### Job item
Type out each entry exactly as it appears, but keep every image out.

Stored data entries:
____________

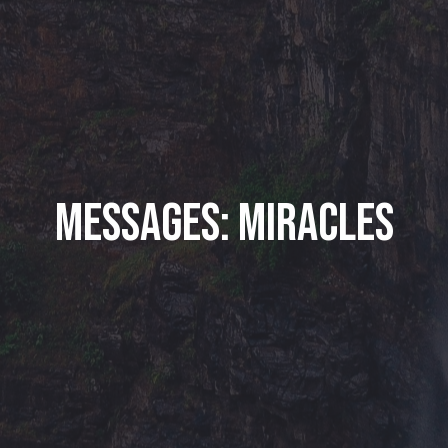
Messages: Miracles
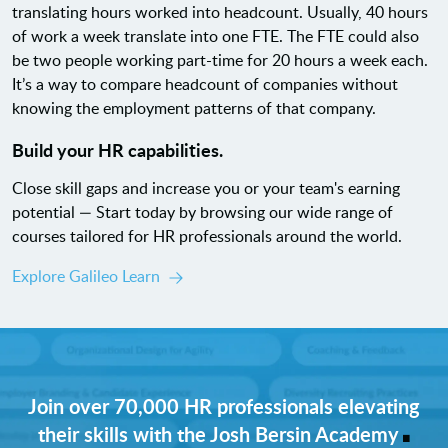
translating hours worked into headcount. Usually, 40 hours
of work a week translate into one FTE. The FTE could also
be two people working part-time for 20 hours a week each.
It’s a way to compare headcount of companies without
knowing the employment patterns of that company.
Build your HR capabilities.
Close skill gaps and increase you or your team's earning
potential — Start today by browsing our wide range of
courses tailored for HR professionals around the world.
Explore Galileo Learn
Join over 70,000 HR professionals elevating
.
their skills with the Josh Bersin Academy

____________

### Solution
Messages: Miracles
translating hours worked into headcount. Usually, 40 hours
of work a week translate into one FTE. The FTE could also
be two people working part-time for 20 hours a week each.
It’s a way to compare headcount of companies without
knowing the employment patterns of that company.
Build your HR capabilities.
Close skill gaps and increase you or your team's earning
potential — Start today by browsing our wide range of
courses tailored for HR professionals around the world.
Explore Galileo Learn
Join over 70,000 HR professionals elevating
.
their skills with the Josh Bersin Academy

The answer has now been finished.